▸ **Materials provided**
- - -

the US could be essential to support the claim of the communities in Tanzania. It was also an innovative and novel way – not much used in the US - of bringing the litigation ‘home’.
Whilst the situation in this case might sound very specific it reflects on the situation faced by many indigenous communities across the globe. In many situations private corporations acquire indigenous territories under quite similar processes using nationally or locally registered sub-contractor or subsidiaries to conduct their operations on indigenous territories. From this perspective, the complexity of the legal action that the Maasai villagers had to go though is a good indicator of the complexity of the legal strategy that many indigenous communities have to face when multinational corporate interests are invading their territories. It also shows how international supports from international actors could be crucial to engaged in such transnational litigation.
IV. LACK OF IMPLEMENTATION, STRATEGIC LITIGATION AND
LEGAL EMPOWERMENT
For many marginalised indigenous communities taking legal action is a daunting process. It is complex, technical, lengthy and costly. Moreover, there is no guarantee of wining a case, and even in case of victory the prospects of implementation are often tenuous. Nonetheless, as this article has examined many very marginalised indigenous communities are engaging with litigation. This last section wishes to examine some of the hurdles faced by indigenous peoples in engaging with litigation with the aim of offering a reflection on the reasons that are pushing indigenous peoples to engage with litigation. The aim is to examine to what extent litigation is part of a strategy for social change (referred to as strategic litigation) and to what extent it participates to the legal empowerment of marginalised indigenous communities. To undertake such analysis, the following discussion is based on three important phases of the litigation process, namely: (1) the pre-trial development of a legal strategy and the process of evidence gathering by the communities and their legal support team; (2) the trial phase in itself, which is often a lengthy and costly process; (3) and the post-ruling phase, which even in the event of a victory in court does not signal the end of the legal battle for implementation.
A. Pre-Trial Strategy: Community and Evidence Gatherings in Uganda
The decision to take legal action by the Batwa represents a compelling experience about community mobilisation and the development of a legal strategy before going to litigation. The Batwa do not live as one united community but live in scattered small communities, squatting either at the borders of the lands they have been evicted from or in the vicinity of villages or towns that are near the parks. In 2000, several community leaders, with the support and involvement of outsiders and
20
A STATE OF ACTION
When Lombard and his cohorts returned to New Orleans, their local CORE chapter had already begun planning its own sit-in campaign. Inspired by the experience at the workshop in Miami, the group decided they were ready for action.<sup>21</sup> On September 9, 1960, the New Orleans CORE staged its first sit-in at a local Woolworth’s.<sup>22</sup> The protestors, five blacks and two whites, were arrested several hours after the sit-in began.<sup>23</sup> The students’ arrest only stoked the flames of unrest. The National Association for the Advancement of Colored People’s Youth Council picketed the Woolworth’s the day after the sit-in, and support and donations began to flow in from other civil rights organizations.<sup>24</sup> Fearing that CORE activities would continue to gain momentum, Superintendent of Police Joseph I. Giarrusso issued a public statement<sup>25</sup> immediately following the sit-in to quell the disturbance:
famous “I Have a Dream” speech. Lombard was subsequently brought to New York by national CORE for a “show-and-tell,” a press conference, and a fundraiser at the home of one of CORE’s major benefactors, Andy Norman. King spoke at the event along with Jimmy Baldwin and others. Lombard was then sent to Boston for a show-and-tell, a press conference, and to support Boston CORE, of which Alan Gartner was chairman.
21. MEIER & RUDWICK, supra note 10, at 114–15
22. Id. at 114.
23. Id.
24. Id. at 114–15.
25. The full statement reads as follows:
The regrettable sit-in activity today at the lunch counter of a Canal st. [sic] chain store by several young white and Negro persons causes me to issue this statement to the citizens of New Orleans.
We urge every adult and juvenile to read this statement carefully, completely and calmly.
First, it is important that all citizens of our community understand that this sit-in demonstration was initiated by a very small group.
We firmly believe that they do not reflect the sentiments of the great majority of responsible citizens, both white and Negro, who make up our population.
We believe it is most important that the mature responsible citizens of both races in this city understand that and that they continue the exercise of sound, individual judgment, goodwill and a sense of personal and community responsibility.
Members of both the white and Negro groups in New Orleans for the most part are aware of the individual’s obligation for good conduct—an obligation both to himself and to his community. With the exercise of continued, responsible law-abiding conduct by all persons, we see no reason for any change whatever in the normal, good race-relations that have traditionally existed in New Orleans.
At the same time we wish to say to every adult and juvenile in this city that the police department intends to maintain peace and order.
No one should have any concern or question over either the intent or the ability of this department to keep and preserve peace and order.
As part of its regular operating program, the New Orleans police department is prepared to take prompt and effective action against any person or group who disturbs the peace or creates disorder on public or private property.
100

- - -

▸ **Try it**
Within the listing above, locate the line containing "A STATE OF ACTION" and the line containing "24. Id. at 114–15.". Reproduce those two lines and all lines between them exactly, with nothing added.

▸ **Reply**
A STATE OF ACTION
When Lombard and his cohorts returned to New Orleans, their local CORE chapter had already begun planning its own sit-in campaign. Inspired by the experience at the workshop in Miami, the group decided they were ready for action.<sup>21</sup> On September 9, 1960, the New Orleans CORE staged its first sit-in at a local Woolworth’s.<sup>22</sup> The protestors, five blacks and two whites, were arrested several hours after the sit-in began.<sup>23</sup> The students’ arrest only stoked the flames of unrest. The National Association for the Advancement of Colored People’s Youth Council picketed the Woolworth’s the day after the sit-in, and support and donations began to flow in from other civil rights organizations.<sup>24</sup> Fearing that CORE activities would continue to gain momentum, Superintendent of Police Joseph I. Giarrusso issued a public statement<sup>25</sup> immediately following the sit-in to quell the disturbance:
famous “I Have a Dream” speech. Lombard was subsequently brought to New York by national CORE for a “show-and-tell,” a press conference, and a fundraiser at the home of one of CORE’s major benefactors, Andy Norman. King spoke at the event along with Jimmy Baldwin and others. Lombard was then sent to Boston for a show-and-tell, a press conference, and to support Boston CORE, of which Alan Gartner was chairman.
21. MEIER & RUDWICK, supra note 10, at 114–15
22. Id. at 114.
23. Id.
24. Id. at 114–15.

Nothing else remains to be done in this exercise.